Ainda assim, tenho dois ou três considerandos que nesta ocasião gostaria de partilhar com o Sr. Jorge Costa: um é que, com toda a evidência, ele e o “Vitor Hugo” são amigos. Isso não está bem, está óptimo! Os amigos estão próximo de ser o que de melhor levamos da vida. Mas a questão aqui é quando esses amigos nos trazem desgostos. Cá estaremos nós, porque somos amigos, para lhes perdoar o que puder ser perdoado. Mas também para os chamar à pedra, acho eu – pois é para isso que os amigos servem. Não é para relevar quantas vilanias façam, à laia de serem nossos amigos!

A filosofia do Sr. Jorge Costa é diferente: tocou ao amigo, ei-lo a tergiversar. Fala em coisas tremendas como a violação da intimidade do lar e julgamentos na praça pública. Permito-me notar que não fomos nós que entramos no ‘lar’ de Vitor Hugo Salgado. Foi o ‘lar’ dele que se esparramou à nossa frente, em grande estilo! Devíamos agora olhar para o lado? O reino dos sonsos vive da NOSSA complacência. Não me apetece nada dar para esse peditório.

Outro é que não se partem narizes com simples bofetadas: costumam requerer-se punhos fechados para obter um tal desiderato. Em havendo dúvidas, fazia assim: como até são amigos e tal, dava-se à experimentação com o “Vitor Hugo” a assentar-lhe duas ou três bofetadas daquelas mesmo bem assentes. Logo se via se sangrava ou não. E já agora se se lhe partia o nariz. Caso sim, ficava o caso provado e não se falava mais nisso. Caso não, pelo menos não se perdia tudo. Digo eu.

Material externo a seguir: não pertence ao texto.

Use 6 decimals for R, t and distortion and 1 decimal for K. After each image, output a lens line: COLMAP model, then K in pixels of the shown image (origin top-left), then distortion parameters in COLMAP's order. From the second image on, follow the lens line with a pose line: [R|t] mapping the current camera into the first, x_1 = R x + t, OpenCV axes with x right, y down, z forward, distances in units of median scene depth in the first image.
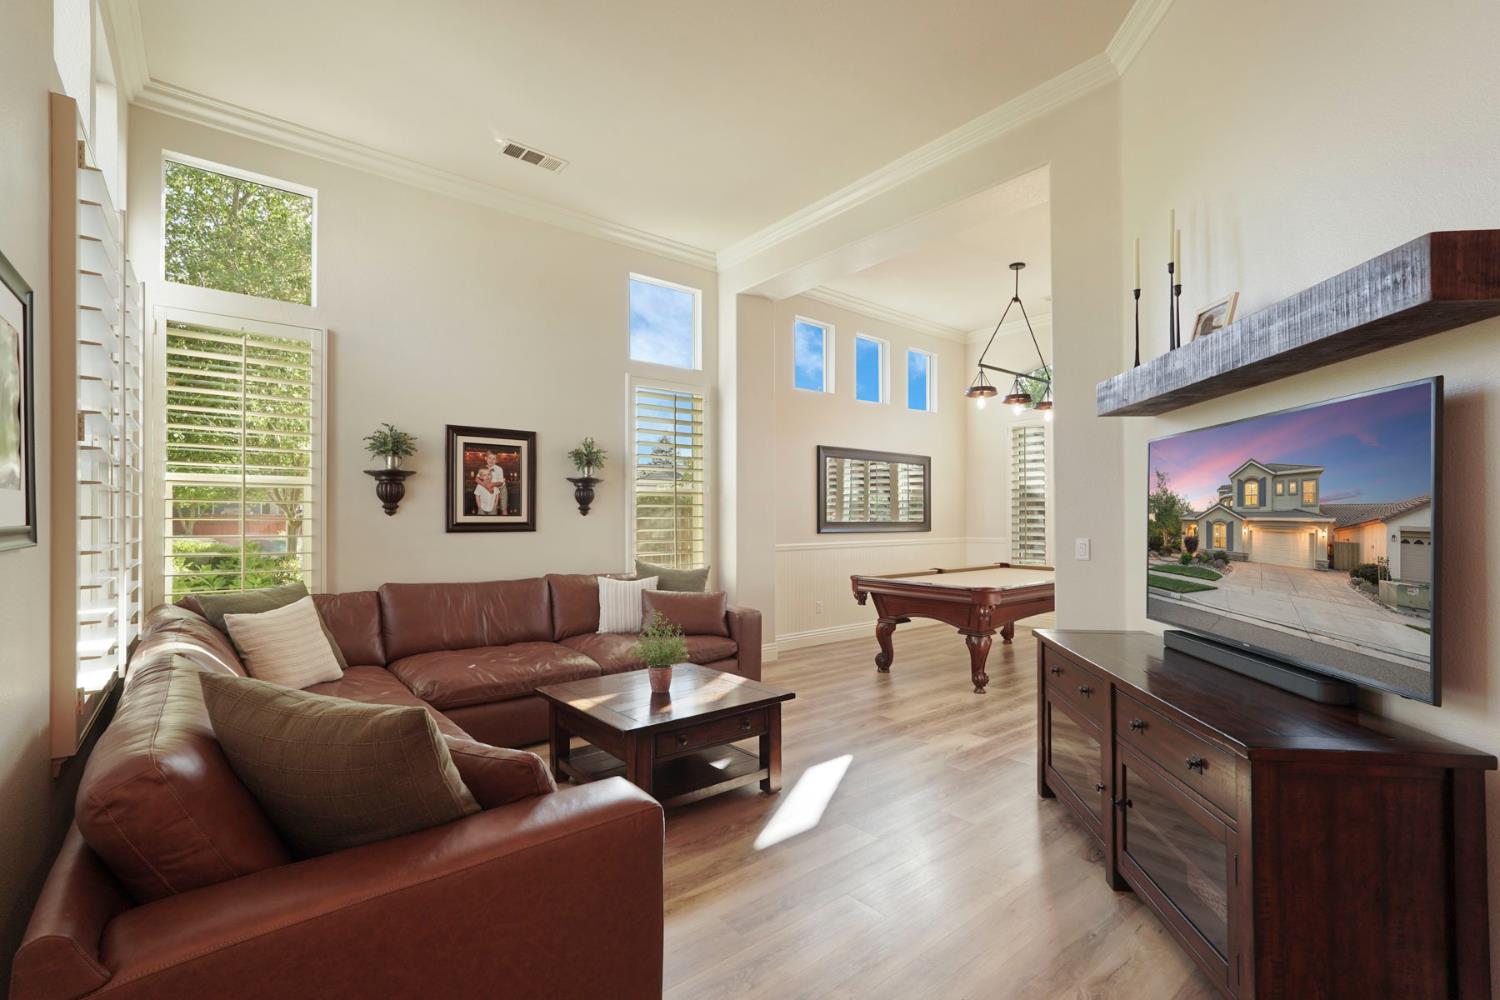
lens RADIAL K [[666.0, 0, 752.6], [0, 666.0, 504.7], [0, 0, 1]] dist [-0.000577, 0.002616]
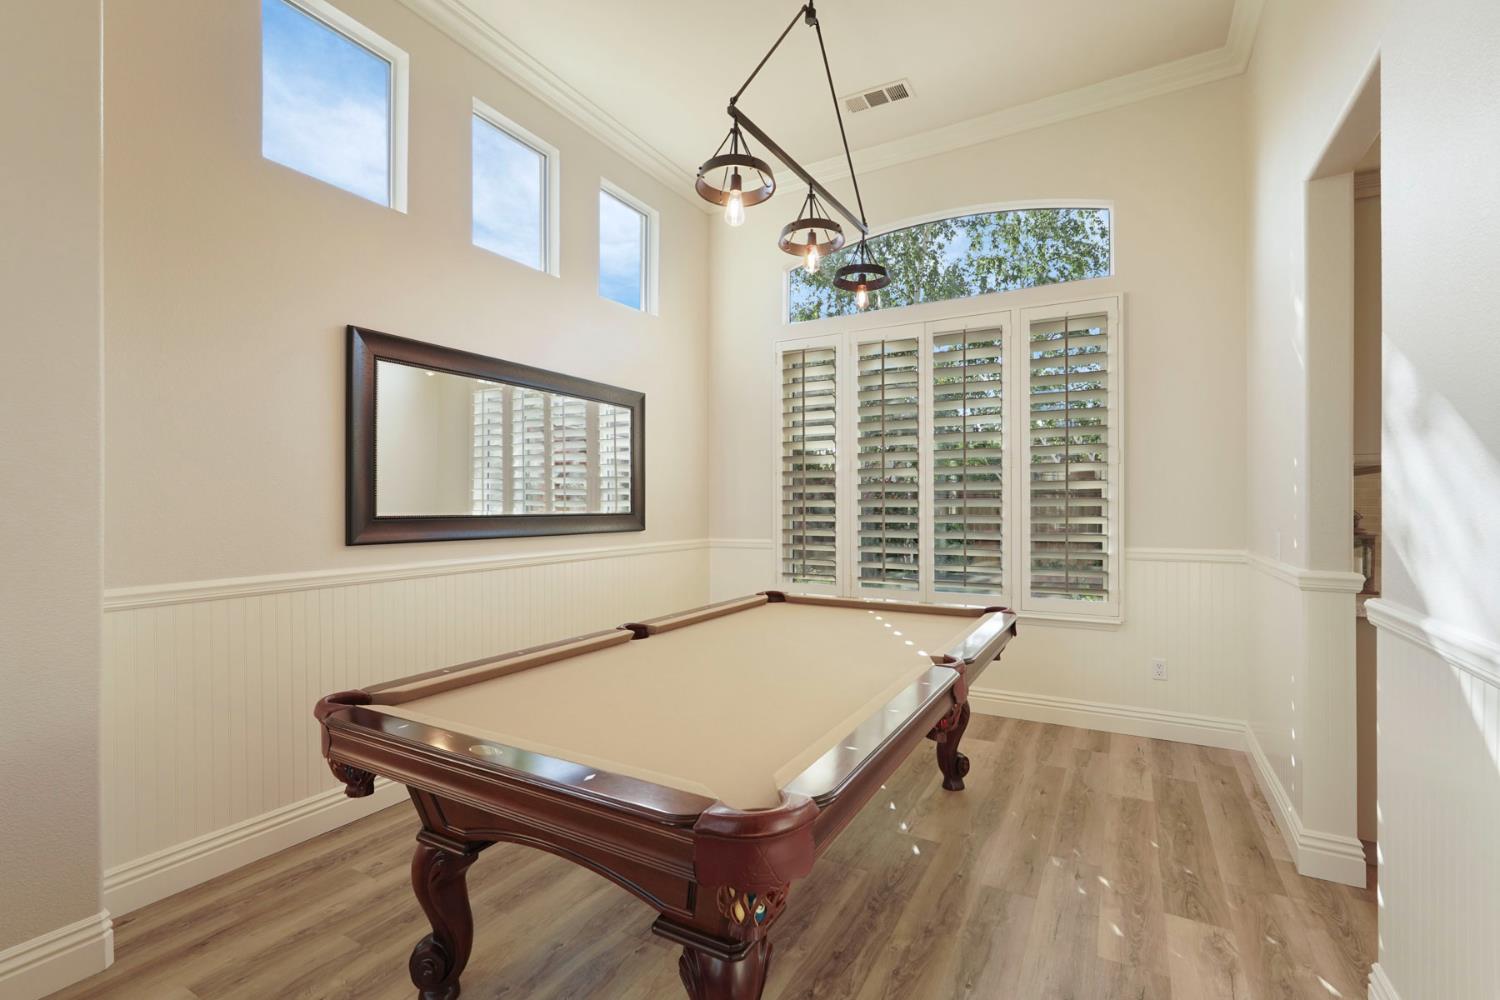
lens RADIAL K [[666.0, 0, 752.2], [0, 666.0, 501.2], [0, 0, 1]] dist [-0.000577, 0.002616]
pose [[0.935224, -0.000367, 0.354056, 0.218896], [-0.003529, 0.999940, 0.010357, 0.013860], [-0.354039, -0.010936, 0.935167, 0.643188]]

Por fim: não foi o partido socialista que promoveu (a meu ver, bem) um juízo de intenções sobre a conduta empresarial do primeiro-ministro? Ou seja, quis fazer valer (a meu ver, bem) a ideia de que valores éticos devem relevar no plano político. Dá-me igual que tenha ganho as eleições, o voto popular não serve para ilibar responsabilidades éticas. A mácula permanece. O incómodo permanece.

Especulemos, pois então. Se a esposa de Luís Montenegro aparecesse em público de lábio fendido e o marido, incapaz de mentir, se remetesse ao silêncio, recusando contribuir para uma explicação cabal do caso, o Sr. Jorge Costa argumentaria que o primeiro-ministro tinha condições políticas para se manter no cargo?

Não, pois não? Então porque não aplicarmos o mesmo critério ao autarca socialista de Vizela?

A mácula permanece. O incómodo permanece. Vitor Hugo Salgado pode concorrer como independente e pode muito bem ganhar as eleições, isso nem sequer me surpreenderia. O povo português tem dado bastas provas de relevar comportamentos deste calibre. Mas é bom que o Partido Socialista não se deixe arrastar para a lama, e em nome de quê?

De uma eleição autárquica, a sério? Bom, não fico impressionado.

Isto então é assim. Se o “Vitor Hugo”‘ quer esclarecer-nos, como não quis até agora, até porque uma contrição publica faz maravilhas por uma carreira política, tem a minha atenção e a minha empatia. Há sempre uma boa explicação para uma má pergunta.

Agora, se o que tem para nos dar é o silêncio lorpa que já vem de trás, por mim pode bem ir-se encher de moscas. Não faz falta nenhuma ao PS e menos ainda à República. Nem a Vizela, penso eu de que.